▶ **Passage to read**:
What is clear is that European luxury brands have faced an uphill battle in recent years and could use some help.
Lanvin, for example, has struggled since the sudden ouster of its high-profile creative director, Alber Elbaz, three years ago. The creative director who replaced him, Bouchra Jarrar, left after 16 months. Even the appointment of Olivier Lapidus, who took over from Ms. Jarrar with a plan to make Lanvin the “French Michael Kors,” was met with criticism.
After acquiring the house this spring, Fosun did not waste much time. In March, Mr. Lapidus announced that he was stepping down.
Bally, meanwhile, has been in turnaround mode after several years of stagnant sales.
“Both Bally and Lanvin are not in the best shape and are more in a turnaround situation,” Mr. Lannes said. “Typically what you need is a creative team and a designer that can turn the brand around in line with what consumers want.”
This will require time, patience and investment from both parent companies, even as they juggle dozens of recently acquired brands and continue to scoop up others.
Just a few months before Shandong Ruyi made its approach for Bally, it snapped up the Lycra brand from Invista, an American producer of polymers and fibers, for $2 billion. Two years before that, it spent nearly $1 billion for SMCP, a company that owns the fashion brands Sandro, Maje and Claudie Pierlot.
Shandong Ruyi has built up a portfolio of British heritage brands, too. It owns Aquascutum, a British outerwear brand, and paid $285 million for a controlling stake in the men’s wear group Trinity, which owns the 200-year-old British suit maker Gieves & Hawkes. As part of that deal it also controls Kent & Curwen, the nearly 100-year-old men’s wear brand co-owned by David Beckham, the British soccer celebrity.
Fosun, meanwhile, owns Folli Follie, a fashion watch and jewellery company; St. John; Wolford and the Italian men’s wear brand Caruso. Its rapacious buying spree hit the brakes — albeit briefly — when it lost out in February to a Dutch rival in a bid for the Italian lingerie brand La Perla.
Fuelled by cheap loans at home, these two companies together have spent billions in the past three years on fashion brands. In 2017 alone, Fosun, spent more than $2.1 billion on 32 overseas deals, many of those fashion related, according to the data firm Dealogic.
For these brands and others, China’s consumption power in the past year has helped to buoy the luxury fashion industry.
Even as growth slows, there’s a sizeable, and sophisticated, pool of luxury shoppers in China.
China’s contribution to global luxury sales was largely the result of a booming economy, a rising stock market and hot property market, according to analysts. But that could change as China’s own growth sputters, debt soars and a trade war with the United States starts to pinch.

▶ **Exercise data**:
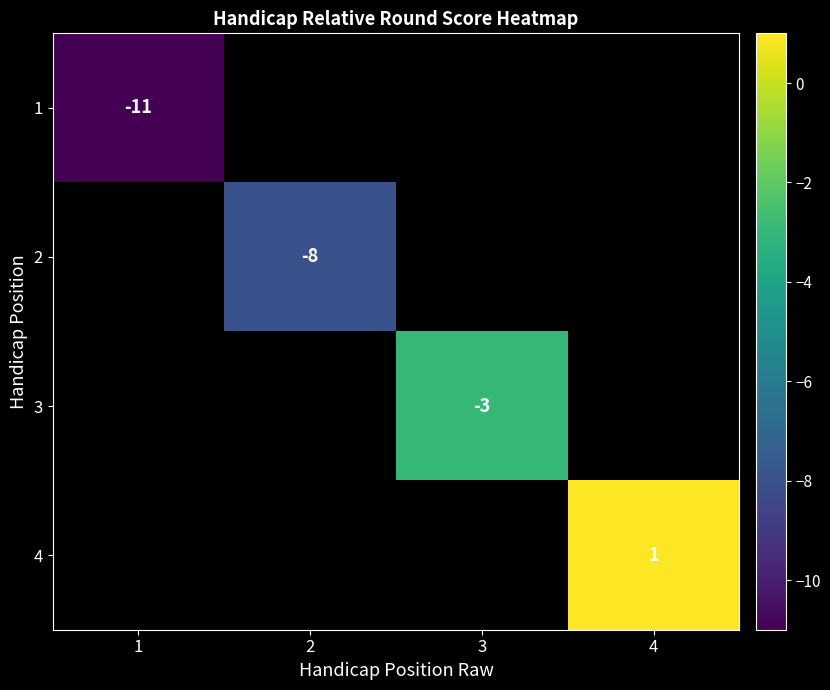

At how many categories does at least one series exceed -3?

1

▶ **What is required**:
Quote from the article on Chinese companies buying European luxury brands the stretch from "Fuelled by cheap" through "data firm Dealogic.", word for word.

▶ **The answer**:
Fuelled by cheap loans at home, these two companies together have spent billions in the past three years on fashion brands. In 2017 alone, Fosun, spent more than $2.1 billion on 32 overseas deals, many of those fashion related, according to the data firm Dealogic.